* _GIVEN TEXT_:
A BIG thank you to all that replied.  I appreciate you taking the time and sharing your knowledge.  Here's a quick update: I just mailed my letter by certified mail to rescind.  I called early this a.m. to their number in the contract to inform them of my decision, said it was not mandated by MO law but they recommended it.  Now I realize it was to alert the salesperson as I received a call from her quickly after I made the call.  She wanted to discuss with me why I would be questioning such a sound decision.  She really pushed the VIP Charter benefits which is what made us buy to begin with.  She asked what she could do to put my mind at ease and I told her that I wanted a clause faxed to me that stated I would have a five day  review process of the travel club and Festiva Week program once I received my member access code to be able to utilize the program and if it wasn't all that I expected I could cancel my contract.  That way I could make an informed decision and really know what I was getting since I found on the aftermarket that I could buy into one of their resorts for apprx. $2,000.00 for what I paid $12,000 through them.  She said she was unable to make an addedum to the contract and also told me that I could buy a timeshare week anywhere, that I was getting so much more.  So I told her to stand behind her product if she was so sure of the value why couldn't I have the opportunity to see for myself, why couldn't she get me guest access for the day even to enter the websites that advertised all the member specials she stated I was losing out on if I cancelled my contact.  Made sense to me and seemed resonable, but of course she couldn't do it.  She told me again that they were rated high with the better business bureau in Branson and that was when I told her I was done. That after researching (and info from TUG members, which I am proud to say I am now a member also) I knew they weren't even members of the better business bureau in Branson- an outright lie.  
Anyhow, THANKS!!!!!  I  am so relieved that I was able to recind.  Can anyone tell me if they will try to not honor the cancellation or try to keep your deposit?  It was on my credit card so I'm not too worried I know that I have avenue's there I can utilize.  
So now, I'm going to spend some time on the TUG boards and do some research, I really want to purchase a week at some point but resale.


----------



## AwayWeGo (Apr 9, 2007)

*MasterCharge & Visa.*




amarks said:


> It was on my credit card so I'm not too worried I know that I have avenue's there I can utilize.


Wouldn't hurt to call up the Visa or MasterCard or Discover or American Express folks to tell'm you've rescinded a major purchase that you recently charged, & let'm know a big credit should be coming through on that account as the rescission is processed.  You can also say you'll be disputing the charge in the event the rescission is delayed for any reason, just to make sure they know you're serious.  Can't hurt to make sure the credit card folks are on your side in case the timeshare company tries to weasel out of the rescission. 

-- Alan Cole, McLean (Fairfax County), Virginia, USA.​


----------



## johnmfaeth (Apr 9, 2007)

I would dispute the charge immediately. It's no longer a valid charge and it's on your account, you have every right not to wait.


----------



## bigemail (Apr 30, 2007)

Hello TUGgers... I've been trolling for awhile and learning a ton from all of you.  When rescinding a purchase from a developer, it's clear to me that you need to follow their cancellation instructions, mail the letter within the window of opportunity (~5 days), and mail the letter by certified mail with return receipt.

* _DATA LINES_:
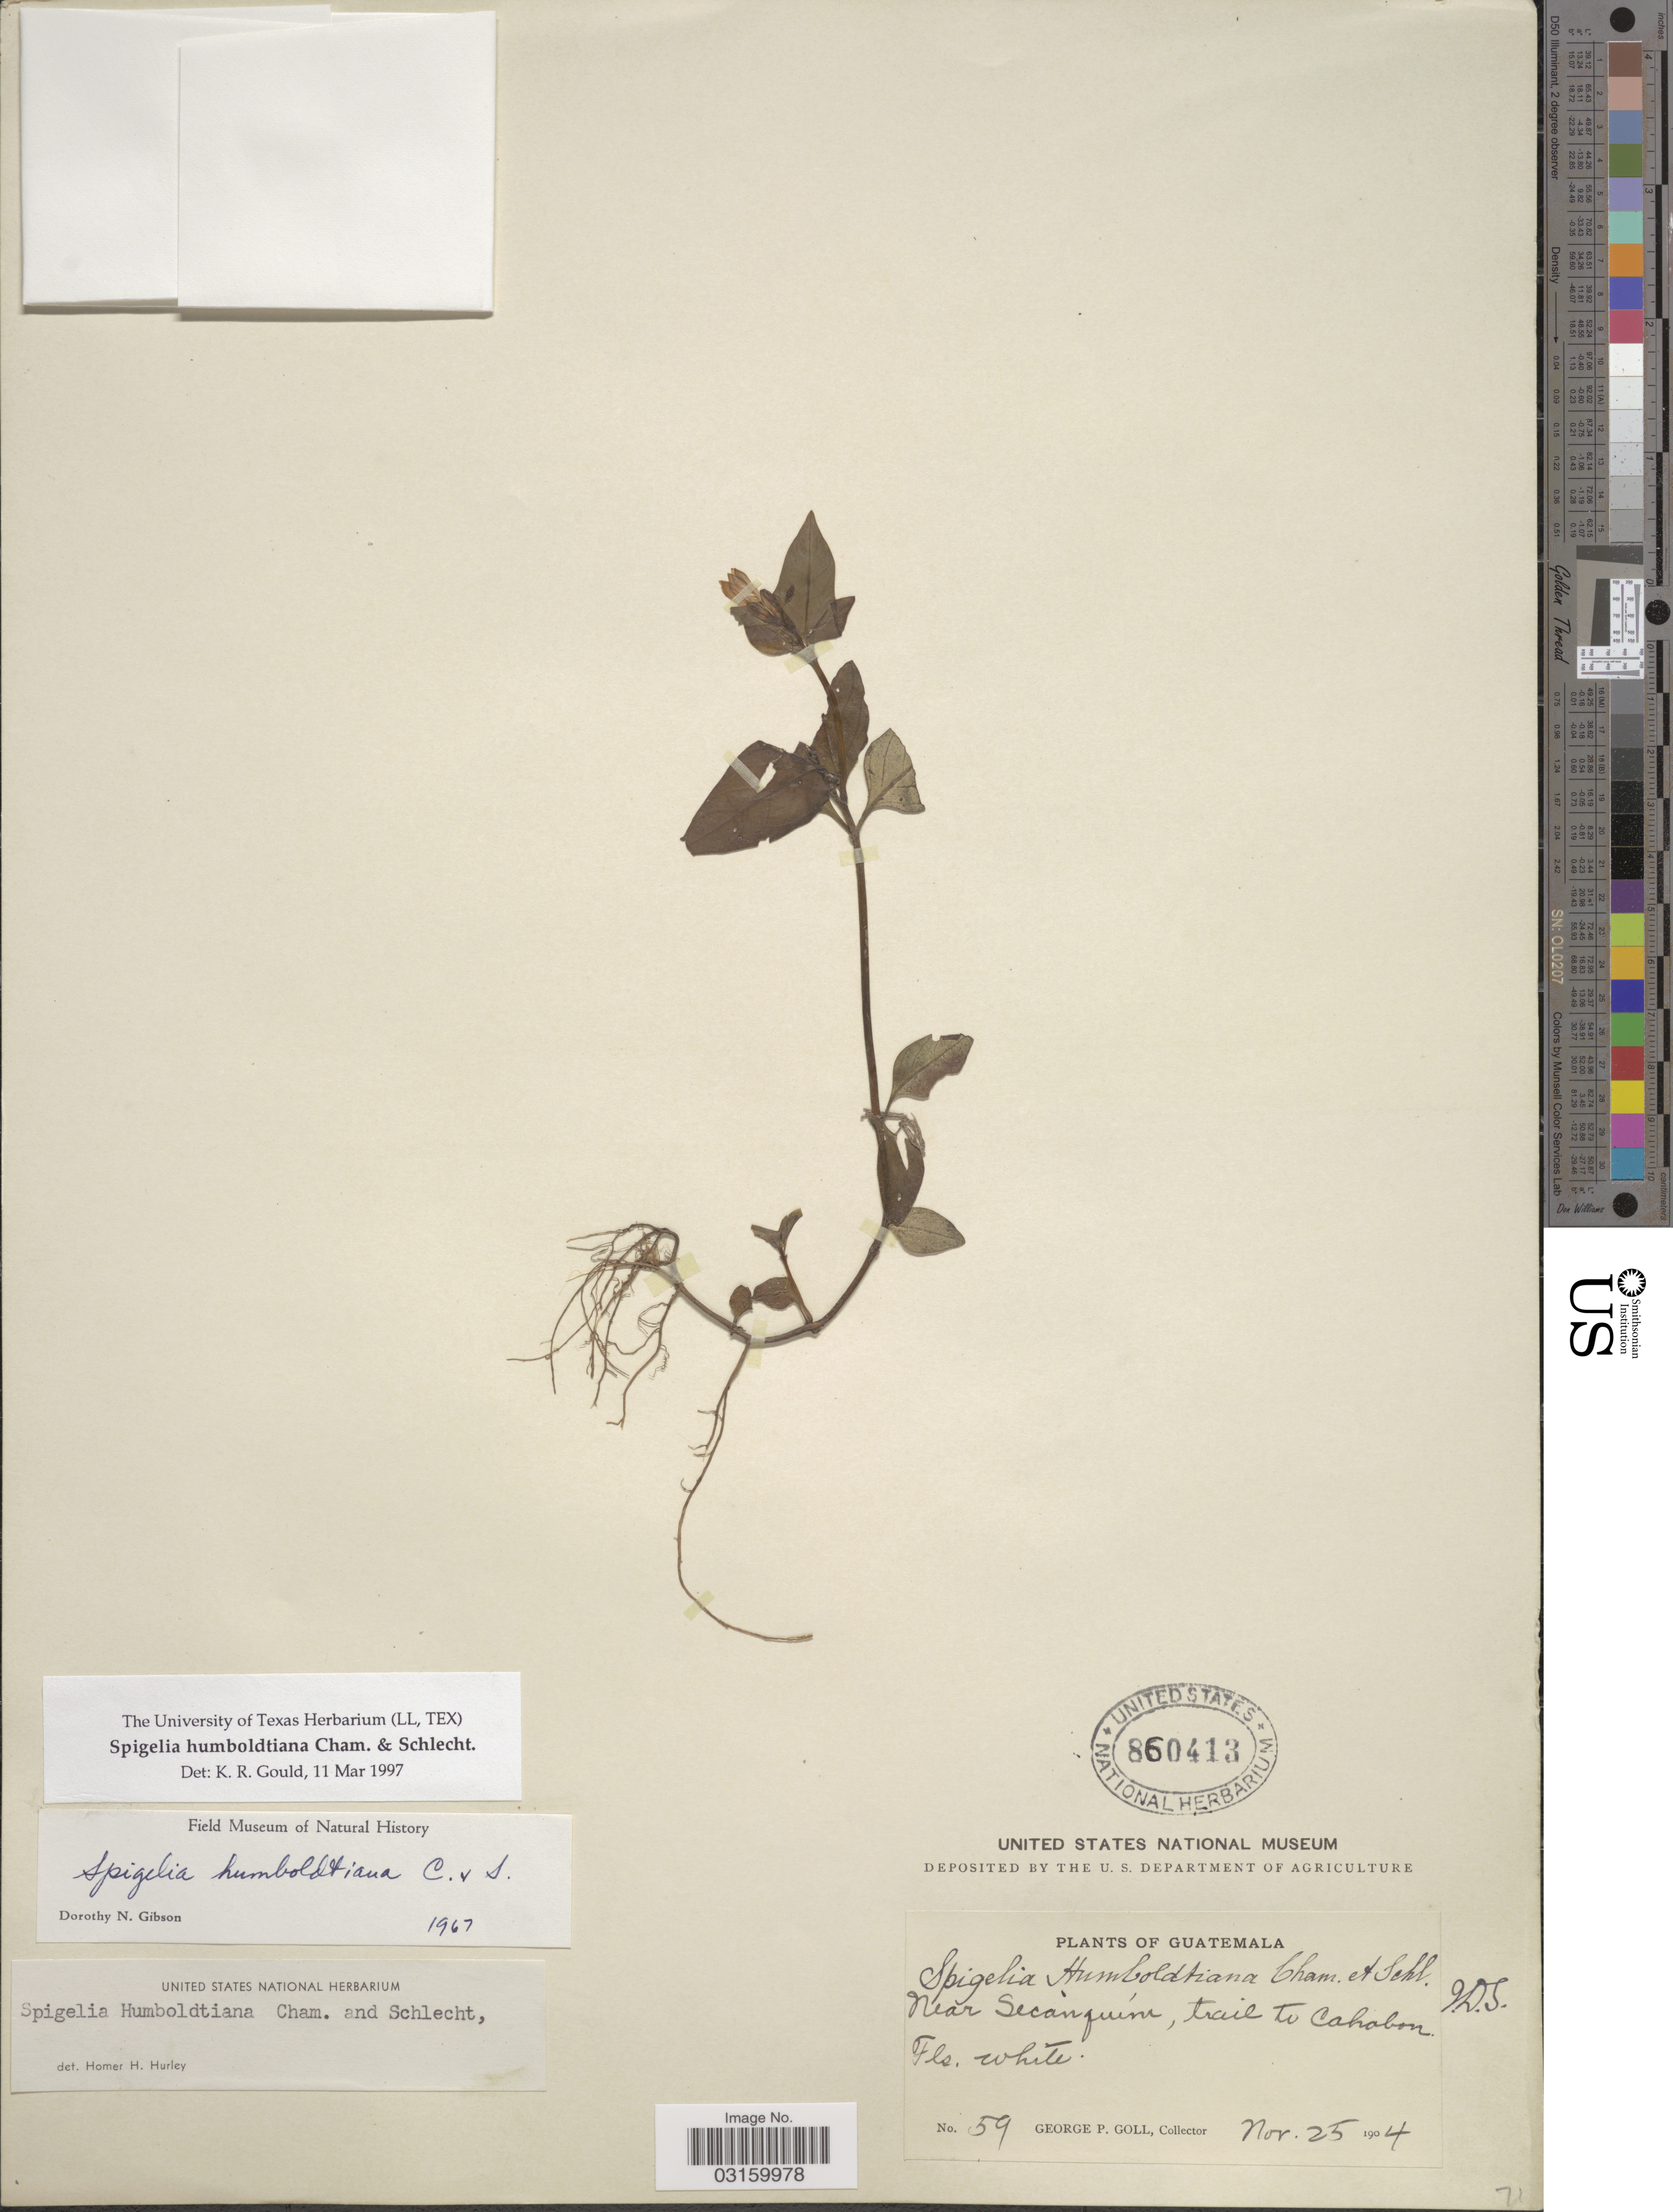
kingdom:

* _PROBLEM STATEMENT_: Return everything in the timeshare rescission thread from "So now, I'm" down to "AwayWeGo (Apr 9, 2007)", copied word for word. The data here comes from a separate source and has no connection to the timeshare rescission thread.

* _FINAL ANSWER_:
So now, I'm going to spend some time on the TUG boards and do some research, I really want to purchase a week at some point but resale.


----------



## AwayWeGo (Apr 9, 2007)